Ban pitchforks, except for those who wield them too easily
A little news item caught my attention recently, about how the taxpayers of Ottawa would be on the hook for half a million dollars, more or less, for severance pay for councillors and, famously, one mayor not seeking re-election.
That was a long sentence. Pun intended.
The system is set up, at every political level, to reward politicians who can hang in there as long as possible. Members of Parliament, as you know, start earning a pension after six years in their seat. Someone who spends many long years on the Hill thus accumulates a big fat pension through no other skill than longevity.
Someone like, to pick an example at random, oh look, career politician Pierre Poilievre who’s set to retire with a very fine nest egg indeed, financed by ours truly.
Here’s a video Rick Mercer did in — hold on to your bonnets — 2009 to celebrate the fact that the then young man of 31 was henceforth qualified for a full pension, despite having only worked as politician his entire career. Which he’s still doing 13 years later, as you may have heard.
But let’s not get fixated on this one person.

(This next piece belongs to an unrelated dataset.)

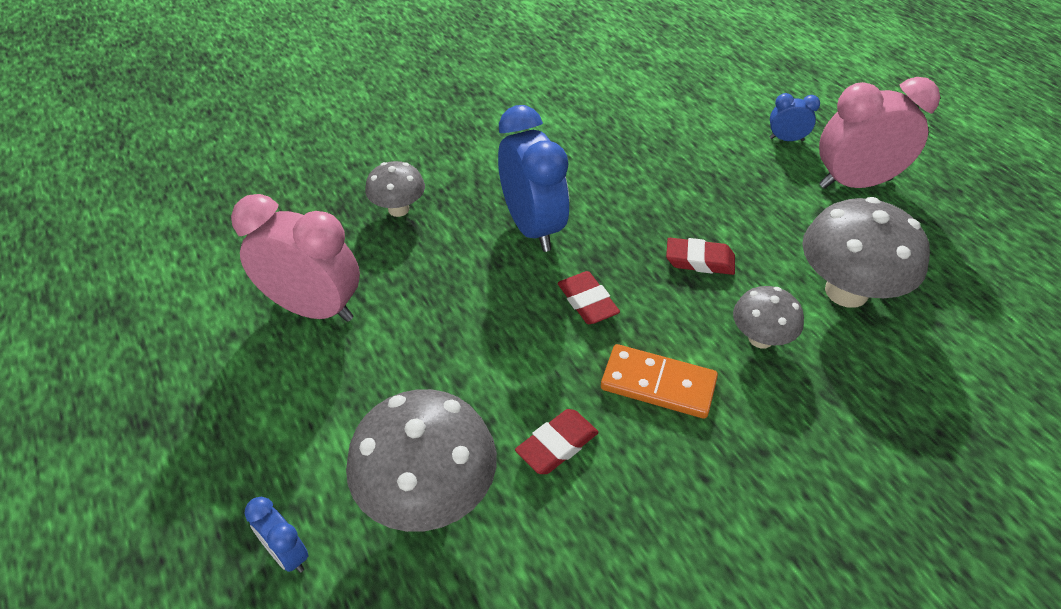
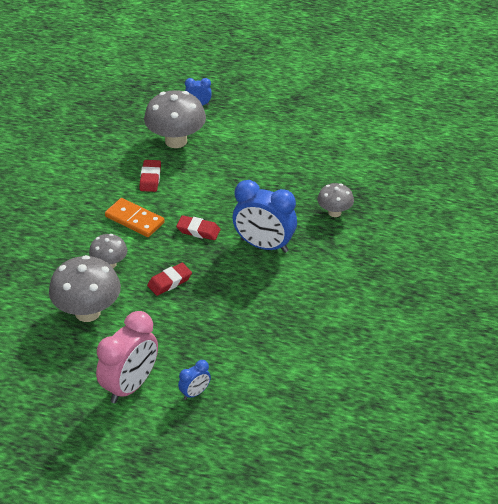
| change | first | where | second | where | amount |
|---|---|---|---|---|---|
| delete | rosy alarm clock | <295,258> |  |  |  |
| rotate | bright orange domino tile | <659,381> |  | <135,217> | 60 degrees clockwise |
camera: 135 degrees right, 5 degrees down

Let us instead ask the very important question of: How exactly are we to compensate politicians for the work they do for their constituents?
You can’t not pay people, or else you’ll only get rich dilettantes in the halls of power, or people who literally have nothing to lose. You can’t pay them too much because then you’ll only attract greedy folks. But beyond the magic number that makes sense for the work and dedication of politicians, there is the question of the “when” that compensation is being handed out.
And here my question is: Why the heck do we bother with pensions? Or severance pay? If you pay politicians enough, is that not, well, enough?
Like I said, I don’t like pitchforks. But if you feel like getting offended by something, go look at the list of federal MPs who either lost or didn’t run in the last election and how much they’re going to get every year.
I don’t want to not compensate people for the time they spend working in politics. But this system seems… out of touch with the reality of most Canadians, at the very least.
Rewarding longevity encourages people to not make waves, not cause trouble, and just go with whatever seems to be in fashion so they can keep being in power for the sake of earning a fat pension or severance package.
If instead you paid people well for their time in public service but let them be on their own thereafter, then maybe they’d show up to serve for so long as it made sense to them and/or to the voters and would go do something else with their lives after their stint in politics ended.